--- begin PASSAGE TO READ ---

Stan Kohn, upland game management supervisor for the North Dakota Game and Fish Department, said the survey shows total pheasants are up 30 percent from last year. In addition, brood observations were up 37 percent, while the average brood size was down 4 percent. The final summary is based on 253 survey runs made along 106 brood routes across North Dakota.

 

“With the good spring weather for most of the nesting and early brooding period, I suspected a better production year and it looks like it did occur,” Kohn said.

 

Even though average brood size is down slightly in all districts, Kohn said the number of broods observed will in most cases offset the small decline.

 

“Late-summer roadside counts indicate pheasant hunters are going to find more pheasants in most parts of the state, with more young roosters showing up in the fall population,” Kohn said.

 

Statistics from southwestern North Dakota indicate total pheasants were up 22 percent and broods observed up 23 percent from 2013. Observers counted 19 broods and 154 birds per 100 survey miles. The average brood size was 5.7.

--- end PASSAGE TO READ ---
--- begin PROVIDED DATA ---

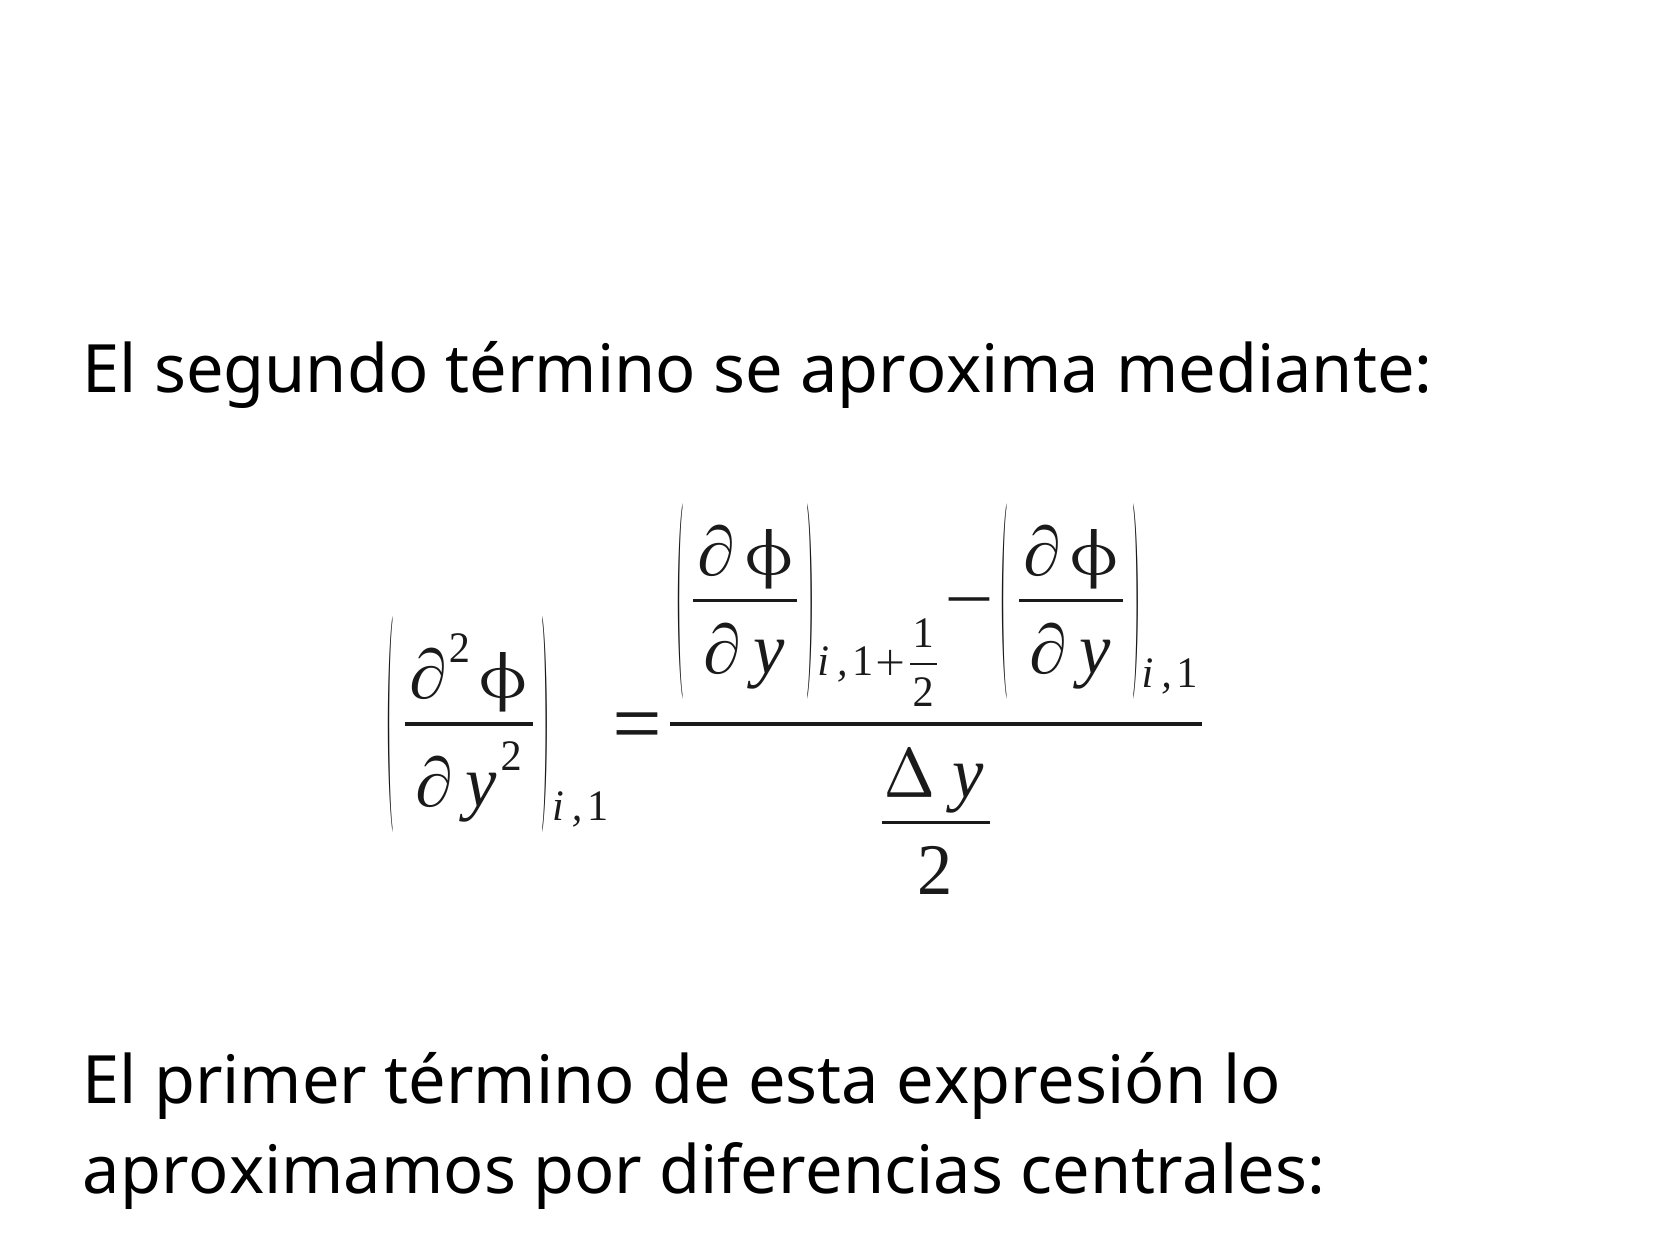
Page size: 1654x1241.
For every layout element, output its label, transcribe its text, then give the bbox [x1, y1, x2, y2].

--- end PROVIDED DATA ---

• [GIVEN INSTRUCTION]:
Please decide whether each statement below agrees with the pheasant survey text above. Answer yes or no for each and quote the deciding words.
1. Total pheasants in North Dakota rose 30 percent from last year.
2. Average brood size increased in every district.
3. In southwestern North Dakota, observers counted 154 birds per 100 survey miles.

• [SOLUTION]:
1. Yes: "the survey shows total pheasants are up 30 percent from last year"
2. No: "average brood size is down slightly in all districts"
3. Yes: "Observers counted 19 broods and 154 birds per 100 survey miles."